The format of the address depends on the address family. See getpeername().

property state: State

State of the WebSocket connection, defined in RFC 6455.

This attribute is provided for completeness. Typical applications shouldn’t check its value. Instead, they should call recv() or send() and handle ConnectionClosed exceptions.

The following attributes are available after the opening handshake, once the WebSocket connection is open:

request: Request | None

Opening handshake request.

response: Response | None

Opening handshake response.

property subprotocol: Subprotocol | None

Subprotocol negotiated during the opening handshake.

None if no subprotocol was negotiated.

The following attributes are available after the closing handshake, once the WebSocket connection is closed:

property close_code: int | None

State of the WebSocket connection, defined in RFC 6455.

This attribute is provided for completeness. Typical applications shouldn’t check its value. Instead, they should inspect attributes of ConnectionClosed exceptions.

property close_reason: str | None

State of the WebSocket connection, defined in RFC 6455.

This attribute is provided for completeness. Typical applications shouldn’t check its value. Instead, they should inspect attributes of ConnectionClosed exceptions.

HTTP Basic Authentication

websockets supports HTTP Basic Authentication according to RFC 7235 and RFC 7617.

websockets.sync.server.basic_auth(realm='', credentials=None, check_credentials=None)[source]

Factory for process_request to enforce HTTP Basic Authentication.

basic_auth() is designed to integrate with serve() as follows:

from websockets.sync.server import basic_auth, serve

with serve(
    ...,
    process_request=basic_auth(
        realm="my dev server",
        credentials=("hello", "iloveyou"),
    ),
):

If authentication succeeds, the connection’s username attribute is set. If it fails, the server responds with an HTTP 401 Unauthorized status.

One of credentials or check_credentials must be provided; not both.

Parameters:
  • realm (str) – Scope of protection. It should contain only ASCII characters because the encoding of non-ASCII characters is undefined. Refer to section 2.2 of RFC 7235 for details.

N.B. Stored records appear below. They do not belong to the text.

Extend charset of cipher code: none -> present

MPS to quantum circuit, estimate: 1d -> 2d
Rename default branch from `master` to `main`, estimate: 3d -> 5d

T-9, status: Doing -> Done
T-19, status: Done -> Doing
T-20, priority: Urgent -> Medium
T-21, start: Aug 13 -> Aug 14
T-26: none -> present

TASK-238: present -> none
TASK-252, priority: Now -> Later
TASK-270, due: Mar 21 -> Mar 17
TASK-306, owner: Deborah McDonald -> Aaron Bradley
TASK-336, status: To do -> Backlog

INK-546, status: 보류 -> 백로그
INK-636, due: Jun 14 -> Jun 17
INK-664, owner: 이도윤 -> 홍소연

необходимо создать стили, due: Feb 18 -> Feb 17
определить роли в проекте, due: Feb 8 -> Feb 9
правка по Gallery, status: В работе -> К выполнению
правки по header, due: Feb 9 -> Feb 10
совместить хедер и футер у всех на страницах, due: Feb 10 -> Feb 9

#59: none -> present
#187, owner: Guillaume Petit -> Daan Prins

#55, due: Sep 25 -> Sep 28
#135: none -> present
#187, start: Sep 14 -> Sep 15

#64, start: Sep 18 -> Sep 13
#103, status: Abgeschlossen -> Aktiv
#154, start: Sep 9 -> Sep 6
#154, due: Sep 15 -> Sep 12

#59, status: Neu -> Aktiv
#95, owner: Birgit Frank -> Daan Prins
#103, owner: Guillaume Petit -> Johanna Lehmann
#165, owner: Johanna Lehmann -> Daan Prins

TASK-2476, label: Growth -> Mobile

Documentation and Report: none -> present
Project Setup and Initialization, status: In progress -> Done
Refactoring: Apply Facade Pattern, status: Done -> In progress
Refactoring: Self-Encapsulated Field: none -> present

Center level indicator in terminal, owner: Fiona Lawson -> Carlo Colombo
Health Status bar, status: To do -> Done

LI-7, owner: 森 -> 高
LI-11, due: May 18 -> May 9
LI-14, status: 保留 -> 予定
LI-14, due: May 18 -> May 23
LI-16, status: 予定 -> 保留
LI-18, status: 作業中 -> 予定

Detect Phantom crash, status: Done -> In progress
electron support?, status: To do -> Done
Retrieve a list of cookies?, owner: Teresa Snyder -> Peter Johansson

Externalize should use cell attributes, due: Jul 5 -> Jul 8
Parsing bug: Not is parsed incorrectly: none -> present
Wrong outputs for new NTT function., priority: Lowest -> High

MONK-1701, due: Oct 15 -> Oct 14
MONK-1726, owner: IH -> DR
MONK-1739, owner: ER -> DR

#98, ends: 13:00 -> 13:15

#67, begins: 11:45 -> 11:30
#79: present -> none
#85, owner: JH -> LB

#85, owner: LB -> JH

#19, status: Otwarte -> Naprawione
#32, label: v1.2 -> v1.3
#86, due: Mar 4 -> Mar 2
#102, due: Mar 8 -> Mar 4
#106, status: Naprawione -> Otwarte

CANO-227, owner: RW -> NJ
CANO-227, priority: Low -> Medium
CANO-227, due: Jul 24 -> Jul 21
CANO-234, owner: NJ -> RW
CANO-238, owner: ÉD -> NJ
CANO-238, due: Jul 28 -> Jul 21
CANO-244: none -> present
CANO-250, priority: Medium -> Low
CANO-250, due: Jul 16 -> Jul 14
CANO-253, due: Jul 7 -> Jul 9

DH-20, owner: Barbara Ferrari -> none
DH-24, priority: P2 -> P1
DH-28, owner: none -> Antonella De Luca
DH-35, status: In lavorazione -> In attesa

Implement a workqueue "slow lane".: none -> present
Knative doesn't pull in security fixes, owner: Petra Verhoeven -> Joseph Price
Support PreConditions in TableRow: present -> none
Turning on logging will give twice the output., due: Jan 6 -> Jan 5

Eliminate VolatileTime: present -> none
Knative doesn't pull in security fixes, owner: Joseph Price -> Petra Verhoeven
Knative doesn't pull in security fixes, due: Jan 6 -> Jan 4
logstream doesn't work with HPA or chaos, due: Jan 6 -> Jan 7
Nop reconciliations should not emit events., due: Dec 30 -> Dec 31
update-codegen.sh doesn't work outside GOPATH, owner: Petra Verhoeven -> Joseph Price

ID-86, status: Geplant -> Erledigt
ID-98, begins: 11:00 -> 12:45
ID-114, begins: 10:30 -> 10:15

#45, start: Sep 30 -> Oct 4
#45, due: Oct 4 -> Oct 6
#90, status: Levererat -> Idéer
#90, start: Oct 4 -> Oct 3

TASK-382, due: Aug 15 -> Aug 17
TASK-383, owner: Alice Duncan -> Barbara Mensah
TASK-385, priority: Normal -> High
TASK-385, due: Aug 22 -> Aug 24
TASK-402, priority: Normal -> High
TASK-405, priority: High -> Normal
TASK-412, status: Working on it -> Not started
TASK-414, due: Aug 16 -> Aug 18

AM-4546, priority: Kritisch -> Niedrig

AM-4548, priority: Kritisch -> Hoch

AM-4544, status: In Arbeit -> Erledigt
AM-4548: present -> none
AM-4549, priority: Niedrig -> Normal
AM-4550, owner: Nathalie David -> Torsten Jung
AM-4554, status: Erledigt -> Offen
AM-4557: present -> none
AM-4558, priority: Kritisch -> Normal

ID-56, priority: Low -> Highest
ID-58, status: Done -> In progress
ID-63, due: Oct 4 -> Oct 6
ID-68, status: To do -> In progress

  • credentials (tuple[str, str] | Iterable[tuple[str, str]] | None) – Hard coded authorized credentials. It can be a (username, password) pair or a list of such pairs.

  • check_credentials (Callable[[str, str], bool] | None) – Function that verifies credentials. It receives username and password arguments and returns whether they’re valid.

Raises:
  • TypeError – If credentials or check_credentials is wrong.

  • ValueError – If credentials and check_credentials are both provided or both not provided.